• **WHAT TO PRODUCE**: From the records below, please print only the lines from the one containing "Galaxy J2 Pro 薄型透明背蓋 (PC及TPU混和)" through the one containing "Chiria poate fi", both included. Skip the pictures.

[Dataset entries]
☆ ☆ ☆ ☆

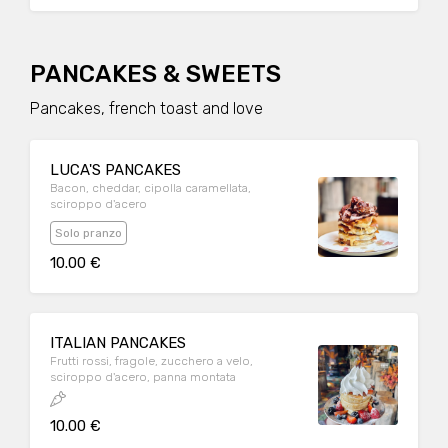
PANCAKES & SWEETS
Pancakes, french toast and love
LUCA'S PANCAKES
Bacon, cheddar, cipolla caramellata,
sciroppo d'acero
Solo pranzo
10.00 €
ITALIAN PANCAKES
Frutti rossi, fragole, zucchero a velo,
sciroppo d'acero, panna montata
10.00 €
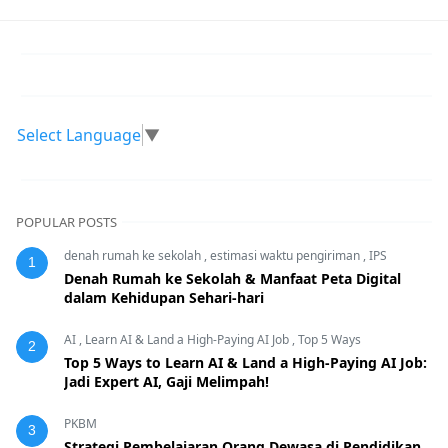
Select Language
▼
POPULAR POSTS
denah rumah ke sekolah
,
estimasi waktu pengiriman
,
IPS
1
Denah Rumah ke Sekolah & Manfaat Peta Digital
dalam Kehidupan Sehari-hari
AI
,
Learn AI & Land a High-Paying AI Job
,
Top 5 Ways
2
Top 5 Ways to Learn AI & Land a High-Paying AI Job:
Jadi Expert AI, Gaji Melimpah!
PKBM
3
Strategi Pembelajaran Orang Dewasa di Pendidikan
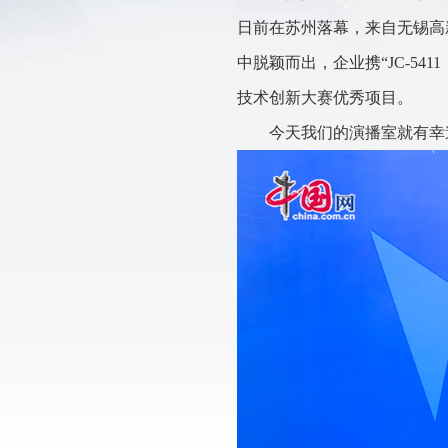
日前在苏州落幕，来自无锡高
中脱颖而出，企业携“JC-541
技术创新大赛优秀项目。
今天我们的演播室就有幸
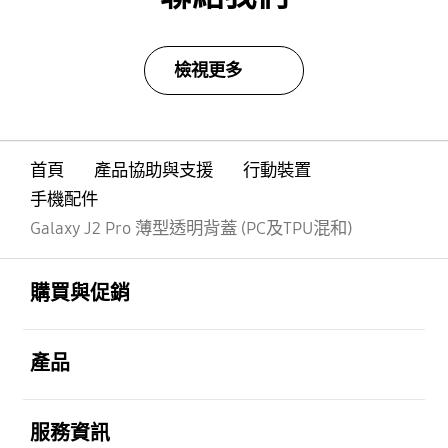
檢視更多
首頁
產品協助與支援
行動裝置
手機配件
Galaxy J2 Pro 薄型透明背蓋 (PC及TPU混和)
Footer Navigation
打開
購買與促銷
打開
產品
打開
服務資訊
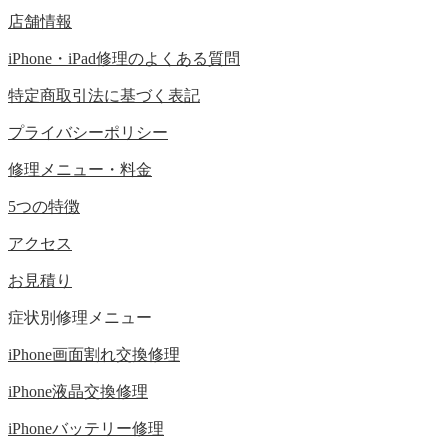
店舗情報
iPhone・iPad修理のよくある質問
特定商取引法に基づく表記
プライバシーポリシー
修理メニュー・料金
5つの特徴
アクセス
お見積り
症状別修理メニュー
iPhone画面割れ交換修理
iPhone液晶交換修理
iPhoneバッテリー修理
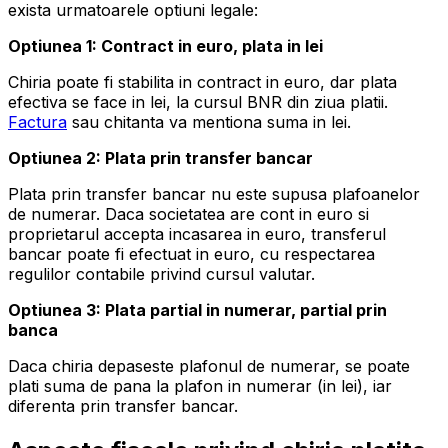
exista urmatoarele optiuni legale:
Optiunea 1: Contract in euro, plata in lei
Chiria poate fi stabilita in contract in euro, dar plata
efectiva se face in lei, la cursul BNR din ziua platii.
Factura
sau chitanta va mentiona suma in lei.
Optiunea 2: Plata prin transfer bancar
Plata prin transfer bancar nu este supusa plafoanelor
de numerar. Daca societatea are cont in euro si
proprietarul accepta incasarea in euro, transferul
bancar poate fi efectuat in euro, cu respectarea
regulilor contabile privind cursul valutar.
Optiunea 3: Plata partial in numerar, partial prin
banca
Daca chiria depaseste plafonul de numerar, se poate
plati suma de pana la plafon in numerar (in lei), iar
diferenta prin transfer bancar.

☆ ☆ ☆ ☆

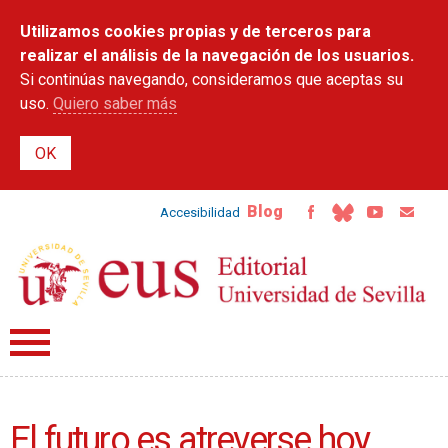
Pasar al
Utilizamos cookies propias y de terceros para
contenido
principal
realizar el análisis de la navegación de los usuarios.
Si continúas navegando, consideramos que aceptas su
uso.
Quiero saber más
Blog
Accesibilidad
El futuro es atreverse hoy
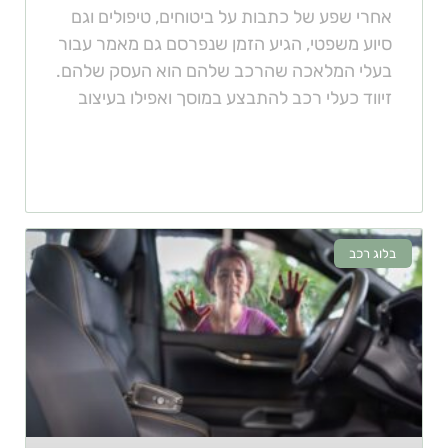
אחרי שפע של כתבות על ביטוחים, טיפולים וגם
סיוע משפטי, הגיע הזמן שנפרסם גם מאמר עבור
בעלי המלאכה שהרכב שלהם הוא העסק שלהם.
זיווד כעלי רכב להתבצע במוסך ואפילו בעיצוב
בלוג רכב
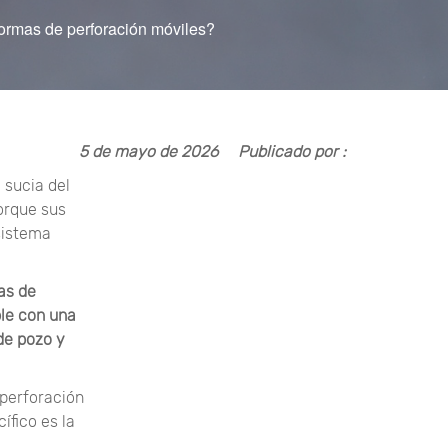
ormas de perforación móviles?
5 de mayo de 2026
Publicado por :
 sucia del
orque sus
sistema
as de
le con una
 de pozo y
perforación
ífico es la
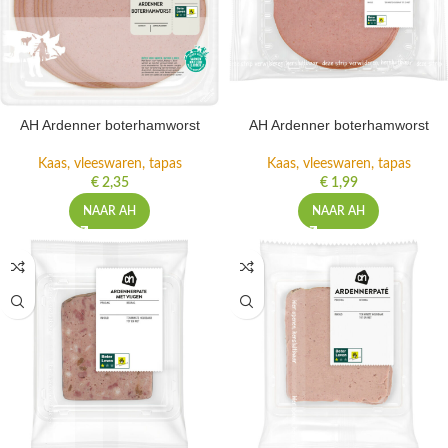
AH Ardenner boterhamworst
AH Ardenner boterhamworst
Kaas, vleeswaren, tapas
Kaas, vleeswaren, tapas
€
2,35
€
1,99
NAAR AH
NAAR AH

☆ ☆ ☆ ☆

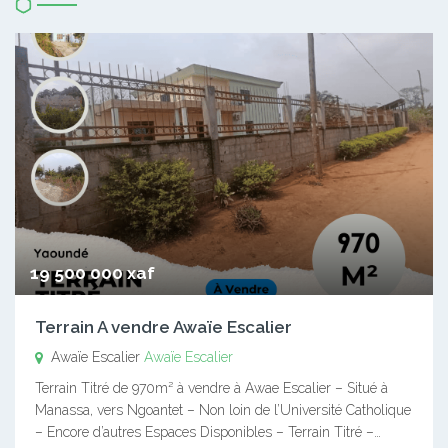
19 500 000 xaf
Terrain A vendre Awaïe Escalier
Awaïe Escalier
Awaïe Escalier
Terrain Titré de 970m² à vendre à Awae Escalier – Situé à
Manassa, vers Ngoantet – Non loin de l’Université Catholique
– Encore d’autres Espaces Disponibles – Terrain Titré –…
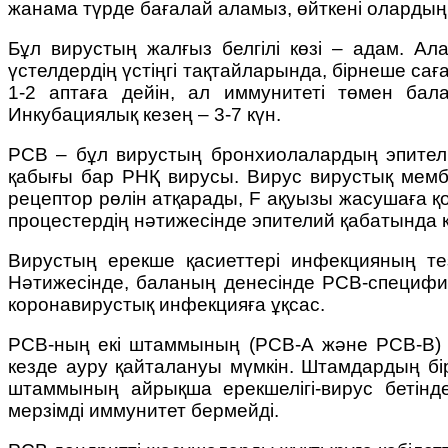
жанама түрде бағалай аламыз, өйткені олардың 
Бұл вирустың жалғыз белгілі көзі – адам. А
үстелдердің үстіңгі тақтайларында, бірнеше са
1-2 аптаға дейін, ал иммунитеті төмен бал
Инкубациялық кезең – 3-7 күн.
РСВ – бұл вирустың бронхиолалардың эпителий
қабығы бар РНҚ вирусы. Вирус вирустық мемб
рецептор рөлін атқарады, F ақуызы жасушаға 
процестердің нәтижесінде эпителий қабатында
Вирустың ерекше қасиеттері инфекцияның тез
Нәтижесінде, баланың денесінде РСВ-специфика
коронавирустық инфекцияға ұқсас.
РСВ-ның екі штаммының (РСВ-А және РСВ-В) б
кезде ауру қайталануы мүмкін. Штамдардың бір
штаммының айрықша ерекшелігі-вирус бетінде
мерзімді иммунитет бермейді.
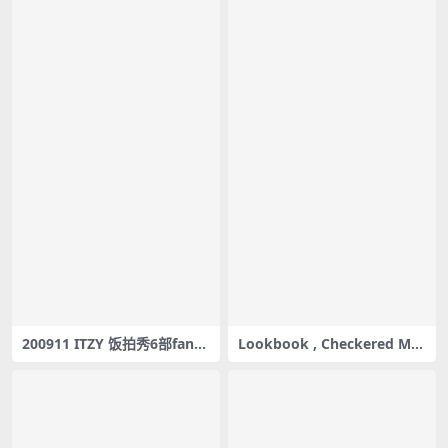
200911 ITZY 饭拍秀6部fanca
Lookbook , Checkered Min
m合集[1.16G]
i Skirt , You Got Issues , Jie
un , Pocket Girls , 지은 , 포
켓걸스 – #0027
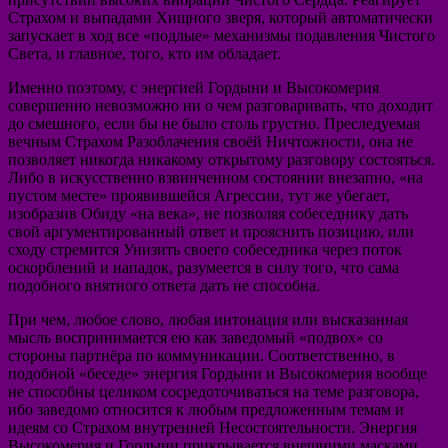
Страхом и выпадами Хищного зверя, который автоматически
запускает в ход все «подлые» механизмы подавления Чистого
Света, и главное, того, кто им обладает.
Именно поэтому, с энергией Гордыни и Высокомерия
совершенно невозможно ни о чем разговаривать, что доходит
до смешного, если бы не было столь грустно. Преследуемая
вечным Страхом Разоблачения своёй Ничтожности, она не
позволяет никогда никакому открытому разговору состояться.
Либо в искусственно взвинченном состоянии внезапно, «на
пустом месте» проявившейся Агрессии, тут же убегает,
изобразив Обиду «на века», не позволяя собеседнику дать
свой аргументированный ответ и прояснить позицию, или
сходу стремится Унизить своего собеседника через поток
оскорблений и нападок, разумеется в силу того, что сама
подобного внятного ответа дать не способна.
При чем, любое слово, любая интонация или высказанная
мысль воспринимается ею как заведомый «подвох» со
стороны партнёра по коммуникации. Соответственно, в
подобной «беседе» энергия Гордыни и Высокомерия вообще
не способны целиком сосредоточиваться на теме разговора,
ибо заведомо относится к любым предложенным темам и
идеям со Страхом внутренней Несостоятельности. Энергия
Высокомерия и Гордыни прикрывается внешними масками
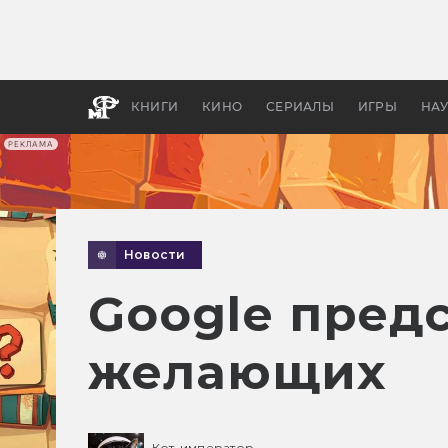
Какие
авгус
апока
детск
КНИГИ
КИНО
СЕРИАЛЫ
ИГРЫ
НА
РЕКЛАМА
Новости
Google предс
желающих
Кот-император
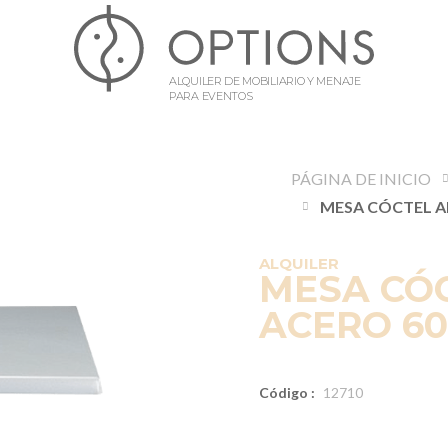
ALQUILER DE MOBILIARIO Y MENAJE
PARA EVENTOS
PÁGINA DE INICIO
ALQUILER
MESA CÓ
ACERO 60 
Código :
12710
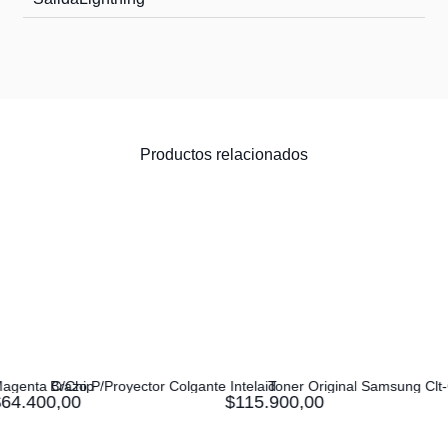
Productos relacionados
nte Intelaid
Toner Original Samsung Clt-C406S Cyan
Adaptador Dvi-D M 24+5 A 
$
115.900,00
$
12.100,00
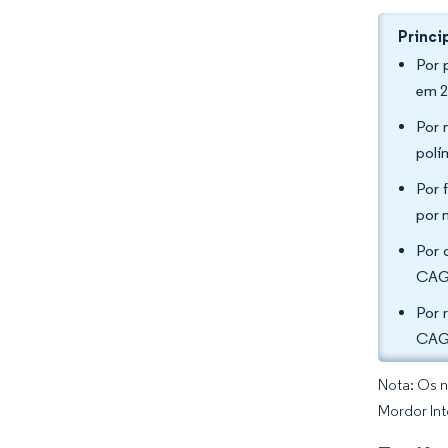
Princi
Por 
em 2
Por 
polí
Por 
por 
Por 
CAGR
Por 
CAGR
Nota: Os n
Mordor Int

☆ ☆ ☆ ☆

• **RESPONSE TO THIS TASK**:
Galaxy J2 Pro 薄型透明背蓋 (PC及TPU混和)
Footer Navigation
打開
購買與促銷
打開
產品
打開
服務資訊
店舗情報
iPhone・iPad修理のよくある質問
特定商取引法に基づく表記
プライバシーポリシー
修理メニュー・料金
5つの特徴
アクセス
お見積り
症状別修理メニュー
iPhone画面割れ交換修理
iPhone液晶交換修理
iPhoneバッテリー修理
exista urmatoarele optiuni legale:
Optiunea 1: Contract in euro, plata in lei
Chiria poate fi stabilita in contract in euro, dar plata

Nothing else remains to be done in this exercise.